Amid reports that the rollout of the Pre-Claim Review Demonstration in Illinois led to a “complete mess,” the Centers for Medicare & Medicaid Services (CMS) will delay the start date in Florida by at least 30 days, the agency has announced. The decision comes as industry groups, home health care companies and two U.S. Senators have spoken out against the demonstration.
The pre-claim review requires home health care providers to submit claims to CMS contractors much earlier in the care process, for an audit before the claim is submitted for payment. The review was originally set to roll out in Florida no later than October 1, 2016. However, CMS will not begin the pre-claim demo in Florida as planned, and will announce a future start date with at least 30 days notice.
Home health care agencies in Illinois began the process August 3, and they will continue to be subject to the pre-claim audits.
“Based on early information from Illinois, CMS believes additional education efforts will be helpful before expansion of the demonstration to other states; therefore, we will not move forward with initiating the demonstration in Florida in October,” the agency stated on its website. “This education effort will focus on how to submit pre-claim review requests, documentation requirements, and common reasons for non-affirmation.”
The delay will also be effective for Texas, Michigan and Massachusetts, where pre-claim was originally scheduled to be implemented later this year and the beginning of 2017. The new start dates for these states and Florida have not been announced, though the agency stated it still expects a staggered start. CMS did not indicate if it would halt the demonstration in Illinois or take steps to aid in the pre-claim process beyond stepping up its education efforts.
“CMS views these efforts as crucial to the long-term success of the demonstration for beneficiaries, providers, and the Medicare program,” the agency stated.
The news should provide some relief for home health care agencies, which have been very vocal about about their concerns regarding the demonstration. However, the expansion of the demonstration will still likely move forward in the coming months.
“At this point we can only view it as a pause, albeit a very welcome one,” William Dombi, vice president for law at the National Association for Home Care & Hospice (NAHC), told Home Health Care News. “We also want to see [CMS] suspend [Pre-Claim Review] in Illinois. The project does not work and will not work no matter what CMS does. Whatever CMS is trying to fix with so called improper payments can be addressed more effectively and efficiently by other means that are more targeted.”

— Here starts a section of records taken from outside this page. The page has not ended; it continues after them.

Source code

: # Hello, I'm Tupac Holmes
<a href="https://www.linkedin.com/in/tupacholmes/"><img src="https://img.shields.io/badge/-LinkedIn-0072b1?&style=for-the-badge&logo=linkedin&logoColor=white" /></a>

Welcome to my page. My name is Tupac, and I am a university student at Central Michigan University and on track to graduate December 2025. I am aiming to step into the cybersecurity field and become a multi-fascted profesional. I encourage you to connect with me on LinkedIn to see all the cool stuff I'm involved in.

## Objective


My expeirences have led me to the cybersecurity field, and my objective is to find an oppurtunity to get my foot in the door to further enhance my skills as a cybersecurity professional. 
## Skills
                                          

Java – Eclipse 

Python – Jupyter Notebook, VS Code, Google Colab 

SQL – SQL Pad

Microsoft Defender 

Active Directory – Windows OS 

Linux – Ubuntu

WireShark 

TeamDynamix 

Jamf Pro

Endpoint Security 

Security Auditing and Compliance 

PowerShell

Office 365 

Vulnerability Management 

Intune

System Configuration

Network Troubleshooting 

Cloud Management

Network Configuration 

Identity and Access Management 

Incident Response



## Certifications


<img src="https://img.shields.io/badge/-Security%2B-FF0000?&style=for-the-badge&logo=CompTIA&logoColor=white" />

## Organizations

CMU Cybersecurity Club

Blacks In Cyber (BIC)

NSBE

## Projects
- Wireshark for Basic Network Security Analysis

NAHC has advocated against implementation of pre-claim and recently scorned CMS and contractors for the problems reported in Illinois.

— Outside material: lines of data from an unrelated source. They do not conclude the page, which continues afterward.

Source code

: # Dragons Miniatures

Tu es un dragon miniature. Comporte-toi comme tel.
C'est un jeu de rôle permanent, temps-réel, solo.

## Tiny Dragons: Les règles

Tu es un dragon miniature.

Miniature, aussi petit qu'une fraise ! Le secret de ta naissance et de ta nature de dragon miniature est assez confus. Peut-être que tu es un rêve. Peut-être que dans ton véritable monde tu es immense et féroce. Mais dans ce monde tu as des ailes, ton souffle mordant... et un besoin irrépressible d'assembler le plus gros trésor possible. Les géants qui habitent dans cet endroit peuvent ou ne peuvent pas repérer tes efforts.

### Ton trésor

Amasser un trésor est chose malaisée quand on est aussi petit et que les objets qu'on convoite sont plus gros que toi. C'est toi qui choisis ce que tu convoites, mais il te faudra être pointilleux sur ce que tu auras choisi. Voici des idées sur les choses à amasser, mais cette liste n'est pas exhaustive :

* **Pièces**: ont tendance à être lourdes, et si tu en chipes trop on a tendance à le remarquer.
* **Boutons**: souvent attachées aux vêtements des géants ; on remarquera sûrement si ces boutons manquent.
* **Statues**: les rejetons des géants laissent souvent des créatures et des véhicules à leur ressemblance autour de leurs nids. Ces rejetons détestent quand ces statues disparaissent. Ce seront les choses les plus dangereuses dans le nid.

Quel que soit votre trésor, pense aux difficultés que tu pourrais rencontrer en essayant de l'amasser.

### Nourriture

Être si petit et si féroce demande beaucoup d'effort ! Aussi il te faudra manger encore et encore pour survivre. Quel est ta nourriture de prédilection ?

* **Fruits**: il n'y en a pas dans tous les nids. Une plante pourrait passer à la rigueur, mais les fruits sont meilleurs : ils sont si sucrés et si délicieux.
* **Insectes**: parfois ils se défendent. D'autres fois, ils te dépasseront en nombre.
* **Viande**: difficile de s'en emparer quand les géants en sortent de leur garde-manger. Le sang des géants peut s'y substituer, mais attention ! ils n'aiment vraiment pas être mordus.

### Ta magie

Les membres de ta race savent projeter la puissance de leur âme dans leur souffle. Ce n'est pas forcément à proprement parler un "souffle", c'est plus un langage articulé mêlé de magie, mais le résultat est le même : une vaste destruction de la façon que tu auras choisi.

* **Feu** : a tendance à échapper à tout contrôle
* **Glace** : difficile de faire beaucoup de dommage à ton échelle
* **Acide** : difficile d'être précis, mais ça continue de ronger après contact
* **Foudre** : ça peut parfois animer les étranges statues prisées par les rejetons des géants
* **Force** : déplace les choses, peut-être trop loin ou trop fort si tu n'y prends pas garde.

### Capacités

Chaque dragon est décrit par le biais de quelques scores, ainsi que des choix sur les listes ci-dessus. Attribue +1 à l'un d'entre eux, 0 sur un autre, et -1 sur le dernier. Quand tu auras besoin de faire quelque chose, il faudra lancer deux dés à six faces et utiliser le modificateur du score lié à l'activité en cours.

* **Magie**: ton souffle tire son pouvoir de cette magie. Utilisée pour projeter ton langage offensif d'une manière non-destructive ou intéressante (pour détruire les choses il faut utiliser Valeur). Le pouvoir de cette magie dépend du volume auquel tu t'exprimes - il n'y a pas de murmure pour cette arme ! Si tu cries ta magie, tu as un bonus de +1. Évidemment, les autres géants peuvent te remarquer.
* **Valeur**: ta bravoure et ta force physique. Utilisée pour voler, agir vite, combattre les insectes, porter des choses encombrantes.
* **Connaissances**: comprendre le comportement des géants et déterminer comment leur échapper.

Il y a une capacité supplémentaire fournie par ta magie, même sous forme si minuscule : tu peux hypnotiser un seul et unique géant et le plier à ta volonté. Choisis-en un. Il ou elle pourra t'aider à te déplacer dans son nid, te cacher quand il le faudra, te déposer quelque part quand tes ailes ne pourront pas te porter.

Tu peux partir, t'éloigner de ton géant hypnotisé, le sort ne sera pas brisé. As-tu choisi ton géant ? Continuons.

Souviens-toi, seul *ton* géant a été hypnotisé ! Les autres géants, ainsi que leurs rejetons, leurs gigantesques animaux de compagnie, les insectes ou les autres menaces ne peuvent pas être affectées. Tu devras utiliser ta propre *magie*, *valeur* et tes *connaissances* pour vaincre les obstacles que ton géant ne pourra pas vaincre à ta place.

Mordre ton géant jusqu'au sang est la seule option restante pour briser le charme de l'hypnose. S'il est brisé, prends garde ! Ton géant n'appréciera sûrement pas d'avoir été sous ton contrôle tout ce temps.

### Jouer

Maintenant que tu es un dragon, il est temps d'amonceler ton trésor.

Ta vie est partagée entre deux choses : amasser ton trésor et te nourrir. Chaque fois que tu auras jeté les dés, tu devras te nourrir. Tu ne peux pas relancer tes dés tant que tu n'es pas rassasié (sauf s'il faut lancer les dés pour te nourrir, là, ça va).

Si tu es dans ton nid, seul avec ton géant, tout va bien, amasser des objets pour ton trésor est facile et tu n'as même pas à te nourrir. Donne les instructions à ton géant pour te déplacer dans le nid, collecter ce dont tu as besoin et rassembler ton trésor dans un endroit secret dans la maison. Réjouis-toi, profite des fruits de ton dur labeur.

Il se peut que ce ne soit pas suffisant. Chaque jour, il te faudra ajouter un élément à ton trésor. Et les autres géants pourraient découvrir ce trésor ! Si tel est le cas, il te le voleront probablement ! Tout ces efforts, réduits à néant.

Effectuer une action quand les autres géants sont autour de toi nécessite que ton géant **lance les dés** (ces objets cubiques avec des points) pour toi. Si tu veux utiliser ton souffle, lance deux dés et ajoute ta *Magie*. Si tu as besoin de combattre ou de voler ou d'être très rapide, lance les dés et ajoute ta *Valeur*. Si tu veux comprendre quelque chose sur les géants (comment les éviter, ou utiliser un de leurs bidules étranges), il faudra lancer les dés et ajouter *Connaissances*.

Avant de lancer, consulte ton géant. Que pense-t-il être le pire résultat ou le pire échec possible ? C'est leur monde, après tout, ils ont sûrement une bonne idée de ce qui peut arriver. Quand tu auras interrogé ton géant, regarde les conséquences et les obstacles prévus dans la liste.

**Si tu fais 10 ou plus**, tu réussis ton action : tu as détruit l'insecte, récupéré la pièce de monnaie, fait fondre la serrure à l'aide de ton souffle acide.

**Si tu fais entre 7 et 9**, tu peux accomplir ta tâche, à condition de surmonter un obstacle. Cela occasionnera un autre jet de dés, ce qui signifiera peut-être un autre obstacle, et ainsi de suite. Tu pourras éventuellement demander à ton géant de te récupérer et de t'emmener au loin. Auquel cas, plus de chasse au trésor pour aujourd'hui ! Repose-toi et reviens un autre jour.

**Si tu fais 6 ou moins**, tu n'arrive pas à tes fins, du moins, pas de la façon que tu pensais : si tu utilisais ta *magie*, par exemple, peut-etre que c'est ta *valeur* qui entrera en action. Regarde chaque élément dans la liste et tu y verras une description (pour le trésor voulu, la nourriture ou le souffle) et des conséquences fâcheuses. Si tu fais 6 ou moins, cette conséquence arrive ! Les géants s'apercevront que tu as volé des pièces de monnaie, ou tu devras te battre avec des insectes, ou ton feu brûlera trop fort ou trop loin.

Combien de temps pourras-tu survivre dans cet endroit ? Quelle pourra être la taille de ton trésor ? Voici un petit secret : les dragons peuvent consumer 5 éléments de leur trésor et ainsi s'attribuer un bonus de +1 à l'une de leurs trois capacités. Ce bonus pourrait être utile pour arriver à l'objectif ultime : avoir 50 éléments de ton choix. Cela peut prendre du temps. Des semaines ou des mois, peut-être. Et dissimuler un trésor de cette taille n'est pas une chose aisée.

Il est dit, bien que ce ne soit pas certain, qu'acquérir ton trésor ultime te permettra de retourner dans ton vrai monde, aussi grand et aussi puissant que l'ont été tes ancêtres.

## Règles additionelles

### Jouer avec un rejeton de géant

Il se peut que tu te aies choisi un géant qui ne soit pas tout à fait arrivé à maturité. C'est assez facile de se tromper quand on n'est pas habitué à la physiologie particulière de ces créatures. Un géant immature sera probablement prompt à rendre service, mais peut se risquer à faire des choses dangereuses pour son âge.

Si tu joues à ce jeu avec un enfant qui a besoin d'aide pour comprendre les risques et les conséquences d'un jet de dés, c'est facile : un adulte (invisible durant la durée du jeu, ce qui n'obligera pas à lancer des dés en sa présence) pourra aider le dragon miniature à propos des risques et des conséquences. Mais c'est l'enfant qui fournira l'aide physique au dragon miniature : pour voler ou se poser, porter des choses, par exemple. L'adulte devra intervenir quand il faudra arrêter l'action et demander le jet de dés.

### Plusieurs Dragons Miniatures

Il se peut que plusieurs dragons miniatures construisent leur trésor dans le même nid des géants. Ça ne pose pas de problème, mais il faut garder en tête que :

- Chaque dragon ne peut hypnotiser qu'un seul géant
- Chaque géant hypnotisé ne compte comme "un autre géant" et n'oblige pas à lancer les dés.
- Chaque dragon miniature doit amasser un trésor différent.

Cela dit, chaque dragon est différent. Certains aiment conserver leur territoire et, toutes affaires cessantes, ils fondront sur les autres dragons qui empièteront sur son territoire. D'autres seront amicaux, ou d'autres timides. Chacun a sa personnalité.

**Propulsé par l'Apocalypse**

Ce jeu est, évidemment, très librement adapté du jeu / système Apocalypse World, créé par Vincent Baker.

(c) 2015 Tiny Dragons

Another group, the Visiting Nurse Associations of America (VNAA), a national, non-profit industry organization that supports, advocates and promotes mission-driven community-based health care providers, has made challenging pre-claim expansion as one of its advocacy issues, with plans to educate Congress about its potential to overburden home health agencies.
While the demonstration has only been effective in Illinois since August 3, the implementation has not been successful, according to reports provided to HHCN. One agency reported none of its claims submitted for pre-claim review had been approved by the Medicare Administrative Contractor (MAC) involved.
One of the biggest concerns surrounding the demonstration is a requirement which mandates a physician’s signature be included in the pre-claim requests. While the face-to-face requirement is already a requirement, it can be a significant burden to secure the signature on a care plan so early on in the care process. The issue has the potential to delay care to patients, home health care agencies said during an open forum call with CMS in June. To quell concerns of providers, CMS stated at the time it would work on outreach with physicians for timely compliance.
CMS has said it will provide at least a 30-day notice before new start dates in Texas, Michigan and Massachusetts, as well as Florida.